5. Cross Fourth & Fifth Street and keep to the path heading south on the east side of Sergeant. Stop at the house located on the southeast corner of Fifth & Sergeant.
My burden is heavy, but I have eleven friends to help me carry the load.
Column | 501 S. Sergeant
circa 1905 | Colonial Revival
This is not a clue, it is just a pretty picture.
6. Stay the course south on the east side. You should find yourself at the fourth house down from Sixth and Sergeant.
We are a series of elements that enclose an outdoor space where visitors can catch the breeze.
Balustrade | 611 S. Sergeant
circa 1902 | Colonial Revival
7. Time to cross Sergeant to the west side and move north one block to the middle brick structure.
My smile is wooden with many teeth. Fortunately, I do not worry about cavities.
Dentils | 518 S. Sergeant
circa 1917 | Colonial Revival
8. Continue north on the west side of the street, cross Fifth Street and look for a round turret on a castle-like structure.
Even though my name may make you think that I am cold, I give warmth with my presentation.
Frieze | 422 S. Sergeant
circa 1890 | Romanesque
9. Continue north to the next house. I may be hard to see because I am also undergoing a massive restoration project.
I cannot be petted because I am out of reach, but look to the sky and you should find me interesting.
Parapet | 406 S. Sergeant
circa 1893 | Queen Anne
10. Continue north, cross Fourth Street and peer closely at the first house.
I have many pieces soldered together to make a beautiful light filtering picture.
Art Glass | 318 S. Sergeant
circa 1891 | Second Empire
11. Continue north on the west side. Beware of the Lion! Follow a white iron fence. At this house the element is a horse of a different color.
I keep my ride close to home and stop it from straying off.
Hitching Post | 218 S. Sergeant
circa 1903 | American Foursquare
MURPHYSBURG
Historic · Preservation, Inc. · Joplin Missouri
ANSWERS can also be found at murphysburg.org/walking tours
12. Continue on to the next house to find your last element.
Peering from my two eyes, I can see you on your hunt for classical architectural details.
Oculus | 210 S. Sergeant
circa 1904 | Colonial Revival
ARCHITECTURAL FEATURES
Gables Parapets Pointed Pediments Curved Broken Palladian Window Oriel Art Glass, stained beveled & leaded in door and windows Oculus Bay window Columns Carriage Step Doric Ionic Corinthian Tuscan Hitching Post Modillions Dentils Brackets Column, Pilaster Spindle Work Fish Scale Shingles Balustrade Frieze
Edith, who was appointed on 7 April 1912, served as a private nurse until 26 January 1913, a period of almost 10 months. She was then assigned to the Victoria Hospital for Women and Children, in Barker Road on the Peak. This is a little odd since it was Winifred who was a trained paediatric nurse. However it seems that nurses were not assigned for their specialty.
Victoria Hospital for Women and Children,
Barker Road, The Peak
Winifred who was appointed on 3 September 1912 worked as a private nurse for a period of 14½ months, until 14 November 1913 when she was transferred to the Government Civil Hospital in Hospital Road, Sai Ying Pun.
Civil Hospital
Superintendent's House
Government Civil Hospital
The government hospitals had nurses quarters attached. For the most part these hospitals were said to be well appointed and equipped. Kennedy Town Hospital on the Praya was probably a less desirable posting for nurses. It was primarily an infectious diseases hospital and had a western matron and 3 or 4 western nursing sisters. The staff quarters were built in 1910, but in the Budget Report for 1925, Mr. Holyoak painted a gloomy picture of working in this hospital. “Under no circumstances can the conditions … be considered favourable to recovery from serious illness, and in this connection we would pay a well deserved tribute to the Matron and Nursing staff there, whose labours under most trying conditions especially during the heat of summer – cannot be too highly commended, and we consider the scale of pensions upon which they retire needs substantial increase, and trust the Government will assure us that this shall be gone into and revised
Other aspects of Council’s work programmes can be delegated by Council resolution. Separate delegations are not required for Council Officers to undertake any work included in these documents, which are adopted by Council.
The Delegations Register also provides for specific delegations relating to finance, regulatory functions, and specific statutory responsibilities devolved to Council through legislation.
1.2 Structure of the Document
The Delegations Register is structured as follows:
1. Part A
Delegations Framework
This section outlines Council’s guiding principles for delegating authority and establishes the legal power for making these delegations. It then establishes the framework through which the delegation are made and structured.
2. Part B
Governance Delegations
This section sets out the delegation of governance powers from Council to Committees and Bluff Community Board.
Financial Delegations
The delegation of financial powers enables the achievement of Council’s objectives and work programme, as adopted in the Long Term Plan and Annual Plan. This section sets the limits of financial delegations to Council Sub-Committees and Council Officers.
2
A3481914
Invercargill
· · · ·
WORK REQUEST =>
Restate each record word for word.

YOUR SOLUTION =>
5. Cross Fourth & Fifth Street and keep to the path heading south on the east side of Sergeant. Stop at the house located on the southeast corner of Fifth & Sergeant.
My burden is heavy, but I have eleven friends to help me carry the load.
Column | 501 S. Sergeant
circa 1905 | Colonial Revival
This is not a clue, it is just a pretty picture.
6. Stay the course south on the east side. You should find yourself at the fourth house down from Sixth and Sergeant.
We are a series of elements that enclose an outdoor space where visitors can catch the breeze.
Balustrade | 611 S. Sergeant
circa 1902 | Colonial Revival
7. Time to cross Sergeant to the west side and move north one block to the middle brick structure.
My smile is wooden with many teeth. Fortunately, I do not worry about cavities.
Dentils | 518 S. Sergeant
circa 1917 | Colonial Revival
8. Continue north on the west side of the street, cross Fifth Street and look for a round turret on a castle-like structure.
Even though my name may make you think that I am cold, I give warmth with my presentation.
Frieze | 422 S. Sergeant
circa 1890 | Romanesque
9. Continue north to the next house. I may be hard to see because I am also undergoing a massive restoration project.
I cannot be petted because I am out of reach, but look to the sky and you should find me interesting.
Parapet | 406 S. Sergeant
circa 1893 | Queen Anne
10. Continue north, cross Fourth Street and peer closely at the first house.
I have many pieces soldered together to make a beautiful light filtering picture.
Art Glass | 318 S. Sergeant
circa 1891 | Second Empire
11. Continue north on the west side. Beware of the Lion! Follow a white iron fence. At this house the element is a horse of a different color.
I keep my ride close to home and stop it from straying off.
Hitching Post | 218 S. Sergeant
circa 1903 | American Foursquare
MURPHYSBURG
Historic · Preservation, Inc. · Joplin Missouri
ANSWERS can also be found at murphysburg.org/walking tours
12. Continue on to the next house to find your last element.
Peering from my two eyes, I can see you on your hunt for classical architectural details.
Oculus | 210 S. Sergeant
circa 1904 | Colonial Revival
ARCHITECTURAL FEATURES
Gables Parapets Pointed Pediments Curved Broken Palladian Window Oriel Art Glass, stained beveled & leaded in door and windows Oculus Bay window Columns Carriage Step Doric Ionic Corinthian Tuscan Hitching Post Modillions Dentils Brackets Column, Pilaster Spindle Work Fish Scale Shingles Balustrade Frieze
Edith, who was appointed on 7 April 1912, served as a private nurse until 26 January 1913, a period of almost 10 months. She was then assigned to the Victoria Hospital for Women and Children, in Barker Road on the Peak. This is a little odd since it was Winifred who was a trained paediatric nurse. However it seems that nurses were not assigned for their specialty.
Victoria Hospital for Women and Children,
Barker Road, The Peak
Winifred who was appointed on 3 September 1912 worked as a private nurse for a period of 14½ months, until 14 November 1913 when she was transferred to the Government Civil Hospital in Hospital Road, Sai Ying Pun.
Civil Hospital
Superintendent's House
Government Civil Hospital
The government hospitals had nurses quarters attached. For the most part these hospitals were said to be well appointed and equipped. Kennedy Town Hospital on the Praya was probably a less desirable posting for nurses. It was primarily an infectious diseases hospital and had a western matron and 3 or 4 western nursing sisters. The staff quarters were built in 1910, but in the Budget Report for 1925, Mr. Holyoak painted a gloomy picture of working in this hospital. “Under no circumstances can the conditions … be considered favourable to recovery from serious illness, and in this connection we would pay a well deserved tribute to the Matron and Nursing staff there, whose labours under most trying conditions especially during the heat of summer – cannot be too highly commended, and we consider the scale of pensions upon which they retire needs substantial increase, and trust the Government will assure us that this shall be gone into and revised
Other aspects of Council’s work programmes can be delegated by Council resolution. Separate delegations are not required for Council Officers to undertake any work included in these documents, which are adopted by Council.
The Delegations Register also provides for specific delegations relating to finance, regulatory functions, and specific statutory responsibilities devolved to Council through legislation.
1.2 Structure of the Document
The Delegations Register is structured as follows:
1. Part A
Delegations Framework
This section outlines Council’s guiding principles for delegating authority and establishes the legal power for making these delegations. It then establishes the framework through which the delegation are made and structured.
2. Part B
Governance Delegations
This section sets out the delegation of governance powers from Council to Committees and Bluff Community Board.
Financial Delegations
The delegation of financial powers enables the achievement of Council’s objectives and work programme, as adopted in the Long Term Plan and Annual Plan. This section sets the limits of financial delegations to Council Sub-Committees and Council Officers.
2
A3481914
Invercargill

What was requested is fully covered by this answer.